Dataset entries
:::::

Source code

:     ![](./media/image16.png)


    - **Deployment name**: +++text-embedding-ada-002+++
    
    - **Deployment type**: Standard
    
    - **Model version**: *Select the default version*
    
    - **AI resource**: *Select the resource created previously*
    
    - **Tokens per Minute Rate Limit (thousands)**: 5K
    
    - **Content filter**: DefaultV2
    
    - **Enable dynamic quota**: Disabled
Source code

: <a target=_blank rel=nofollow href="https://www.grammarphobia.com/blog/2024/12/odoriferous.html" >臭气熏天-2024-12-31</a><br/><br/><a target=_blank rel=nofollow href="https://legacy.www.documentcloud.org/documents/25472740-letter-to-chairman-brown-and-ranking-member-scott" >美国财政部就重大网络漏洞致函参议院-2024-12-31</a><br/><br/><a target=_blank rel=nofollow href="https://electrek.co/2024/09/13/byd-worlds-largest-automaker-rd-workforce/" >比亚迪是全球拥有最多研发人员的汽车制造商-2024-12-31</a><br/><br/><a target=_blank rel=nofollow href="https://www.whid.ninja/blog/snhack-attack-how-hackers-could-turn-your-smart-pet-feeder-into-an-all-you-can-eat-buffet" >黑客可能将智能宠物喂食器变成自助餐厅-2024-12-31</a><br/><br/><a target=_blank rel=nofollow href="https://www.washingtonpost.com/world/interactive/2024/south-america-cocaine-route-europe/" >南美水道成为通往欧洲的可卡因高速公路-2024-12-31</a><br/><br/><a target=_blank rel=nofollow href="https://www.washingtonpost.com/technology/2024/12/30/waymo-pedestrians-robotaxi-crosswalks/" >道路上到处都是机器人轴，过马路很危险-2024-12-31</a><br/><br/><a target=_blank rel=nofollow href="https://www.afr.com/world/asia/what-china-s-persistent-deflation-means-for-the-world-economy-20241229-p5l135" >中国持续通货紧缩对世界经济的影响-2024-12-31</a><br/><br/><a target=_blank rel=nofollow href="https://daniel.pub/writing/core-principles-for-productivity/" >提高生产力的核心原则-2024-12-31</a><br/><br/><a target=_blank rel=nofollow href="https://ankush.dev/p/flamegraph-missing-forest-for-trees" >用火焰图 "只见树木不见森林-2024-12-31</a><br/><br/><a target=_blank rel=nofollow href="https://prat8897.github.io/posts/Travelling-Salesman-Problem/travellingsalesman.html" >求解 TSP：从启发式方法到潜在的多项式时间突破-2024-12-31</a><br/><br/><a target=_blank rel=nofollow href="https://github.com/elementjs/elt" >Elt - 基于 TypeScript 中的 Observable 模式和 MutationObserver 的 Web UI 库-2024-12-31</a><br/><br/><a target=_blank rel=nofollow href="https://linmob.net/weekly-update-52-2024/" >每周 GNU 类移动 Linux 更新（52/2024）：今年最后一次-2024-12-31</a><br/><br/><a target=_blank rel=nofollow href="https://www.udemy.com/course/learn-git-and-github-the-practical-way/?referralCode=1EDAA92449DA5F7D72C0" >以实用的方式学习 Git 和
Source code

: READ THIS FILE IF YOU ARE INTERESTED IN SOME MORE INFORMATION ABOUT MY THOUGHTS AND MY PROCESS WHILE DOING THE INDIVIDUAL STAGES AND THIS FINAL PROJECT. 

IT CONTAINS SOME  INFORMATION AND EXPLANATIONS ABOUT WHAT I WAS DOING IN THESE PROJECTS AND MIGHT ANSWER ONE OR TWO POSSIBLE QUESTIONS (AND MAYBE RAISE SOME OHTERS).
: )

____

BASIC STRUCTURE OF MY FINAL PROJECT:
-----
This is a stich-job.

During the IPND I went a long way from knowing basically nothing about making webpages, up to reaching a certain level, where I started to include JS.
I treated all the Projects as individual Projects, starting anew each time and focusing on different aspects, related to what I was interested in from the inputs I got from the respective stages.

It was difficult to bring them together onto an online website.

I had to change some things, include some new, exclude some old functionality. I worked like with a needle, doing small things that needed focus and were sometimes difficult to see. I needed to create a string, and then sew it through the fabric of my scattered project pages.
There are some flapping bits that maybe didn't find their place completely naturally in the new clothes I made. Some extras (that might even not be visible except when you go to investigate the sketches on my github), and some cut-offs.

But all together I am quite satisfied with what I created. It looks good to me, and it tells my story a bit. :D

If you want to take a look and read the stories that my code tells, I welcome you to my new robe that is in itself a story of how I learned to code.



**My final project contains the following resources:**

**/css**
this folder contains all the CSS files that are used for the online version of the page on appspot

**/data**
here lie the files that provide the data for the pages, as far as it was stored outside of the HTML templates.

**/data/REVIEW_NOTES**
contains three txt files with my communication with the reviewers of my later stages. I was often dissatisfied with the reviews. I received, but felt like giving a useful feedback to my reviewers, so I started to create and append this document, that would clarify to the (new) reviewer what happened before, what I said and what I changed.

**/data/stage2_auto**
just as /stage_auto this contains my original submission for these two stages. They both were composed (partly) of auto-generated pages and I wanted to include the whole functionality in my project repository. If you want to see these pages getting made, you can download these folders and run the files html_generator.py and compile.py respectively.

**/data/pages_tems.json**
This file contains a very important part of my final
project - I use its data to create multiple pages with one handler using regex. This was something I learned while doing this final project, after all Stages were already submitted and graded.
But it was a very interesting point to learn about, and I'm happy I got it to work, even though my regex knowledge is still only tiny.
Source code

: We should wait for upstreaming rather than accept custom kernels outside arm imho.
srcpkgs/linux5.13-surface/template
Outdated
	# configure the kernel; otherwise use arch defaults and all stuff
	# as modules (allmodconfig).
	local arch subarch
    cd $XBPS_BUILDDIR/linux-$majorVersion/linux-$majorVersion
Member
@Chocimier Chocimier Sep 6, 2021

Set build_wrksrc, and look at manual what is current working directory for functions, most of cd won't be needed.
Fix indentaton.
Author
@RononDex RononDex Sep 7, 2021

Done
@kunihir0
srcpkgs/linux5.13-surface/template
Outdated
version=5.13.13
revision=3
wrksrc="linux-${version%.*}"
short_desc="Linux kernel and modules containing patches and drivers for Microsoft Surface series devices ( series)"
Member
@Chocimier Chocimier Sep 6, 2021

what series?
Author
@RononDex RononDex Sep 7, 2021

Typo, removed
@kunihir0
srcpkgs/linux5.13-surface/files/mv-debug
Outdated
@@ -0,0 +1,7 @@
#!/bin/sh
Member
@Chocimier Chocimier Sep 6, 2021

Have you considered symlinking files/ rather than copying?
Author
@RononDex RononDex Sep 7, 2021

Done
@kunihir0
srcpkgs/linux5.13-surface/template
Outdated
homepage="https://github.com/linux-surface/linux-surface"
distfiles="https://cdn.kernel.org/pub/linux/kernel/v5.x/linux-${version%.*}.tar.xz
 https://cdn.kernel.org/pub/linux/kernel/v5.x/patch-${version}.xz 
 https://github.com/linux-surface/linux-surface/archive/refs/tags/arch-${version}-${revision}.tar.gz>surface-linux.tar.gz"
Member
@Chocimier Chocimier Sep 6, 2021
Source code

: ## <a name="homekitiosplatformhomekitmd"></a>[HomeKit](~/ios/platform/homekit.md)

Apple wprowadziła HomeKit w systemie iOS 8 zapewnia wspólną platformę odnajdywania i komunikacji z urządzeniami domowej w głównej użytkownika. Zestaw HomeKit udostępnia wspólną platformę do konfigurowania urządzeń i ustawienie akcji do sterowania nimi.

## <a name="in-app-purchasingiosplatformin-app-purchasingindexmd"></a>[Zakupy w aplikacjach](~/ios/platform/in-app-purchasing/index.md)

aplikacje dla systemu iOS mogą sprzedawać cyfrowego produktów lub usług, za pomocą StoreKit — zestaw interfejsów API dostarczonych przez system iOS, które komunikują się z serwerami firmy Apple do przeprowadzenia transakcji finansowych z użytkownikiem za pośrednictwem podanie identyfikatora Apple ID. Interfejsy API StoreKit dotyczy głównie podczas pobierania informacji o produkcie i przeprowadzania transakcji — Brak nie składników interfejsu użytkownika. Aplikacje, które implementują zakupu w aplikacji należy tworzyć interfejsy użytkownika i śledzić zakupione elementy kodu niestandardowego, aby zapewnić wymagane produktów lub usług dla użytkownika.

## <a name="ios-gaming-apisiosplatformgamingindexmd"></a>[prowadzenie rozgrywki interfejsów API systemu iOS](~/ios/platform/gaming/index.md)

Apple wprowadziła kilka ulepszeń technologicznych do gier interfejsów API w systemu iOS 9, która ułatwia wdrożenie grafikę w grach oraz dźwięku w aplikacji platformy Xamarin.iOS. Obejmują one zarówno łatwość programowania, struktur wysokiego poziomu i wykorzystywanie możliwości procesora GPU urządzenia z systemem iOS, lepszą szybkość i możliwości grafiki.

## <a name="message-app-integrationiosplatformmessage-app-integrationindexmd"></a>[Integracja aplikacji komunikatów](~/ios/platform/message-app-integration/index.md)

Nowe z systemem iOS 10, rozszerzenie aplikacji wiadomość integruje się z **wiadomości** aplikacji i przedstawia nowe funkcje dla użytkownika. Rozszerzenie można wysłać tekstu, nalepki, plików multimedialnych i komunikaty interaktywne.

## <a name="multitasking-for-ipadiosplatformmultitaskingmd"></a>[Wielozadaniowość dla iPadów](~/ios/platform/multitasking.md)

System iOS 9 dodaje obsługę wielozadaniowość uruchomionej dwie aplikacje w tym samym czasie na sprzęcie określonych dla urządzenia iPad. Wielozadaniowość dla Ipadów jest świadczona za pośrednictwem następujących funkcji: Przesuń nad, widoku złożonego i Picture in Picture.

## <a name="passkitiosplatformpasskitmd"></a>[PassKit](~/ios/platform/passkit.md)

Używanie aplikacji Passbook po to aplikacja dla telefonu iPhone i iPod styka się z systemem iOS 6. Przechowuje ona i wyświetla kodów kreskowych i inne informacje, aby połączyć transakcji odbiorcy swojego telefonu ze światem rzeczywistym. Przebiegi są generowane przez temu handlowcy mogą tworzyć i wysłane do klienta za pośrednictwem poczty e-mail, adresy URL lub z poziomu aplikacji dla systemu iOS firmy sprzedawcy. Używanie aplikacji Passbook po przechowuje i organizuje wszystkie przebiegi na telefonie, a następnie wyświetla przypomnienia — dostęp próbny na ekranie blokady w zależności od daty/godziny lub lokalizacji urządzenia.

:::::

**Assignment:** Scan the data for the string "even" and copy each line in which it occurs.

**Your response:**
There are some flapping bits that maybe didn't find their place completely naturally in the new clothes I made. Some extras (that might even not be visible except when you go to investigate the sketches on my github), and some cut-offs.
But it was a very interesting point to learn about, and I'm happy I got it to work, even though my regex knowledge is still only tiny.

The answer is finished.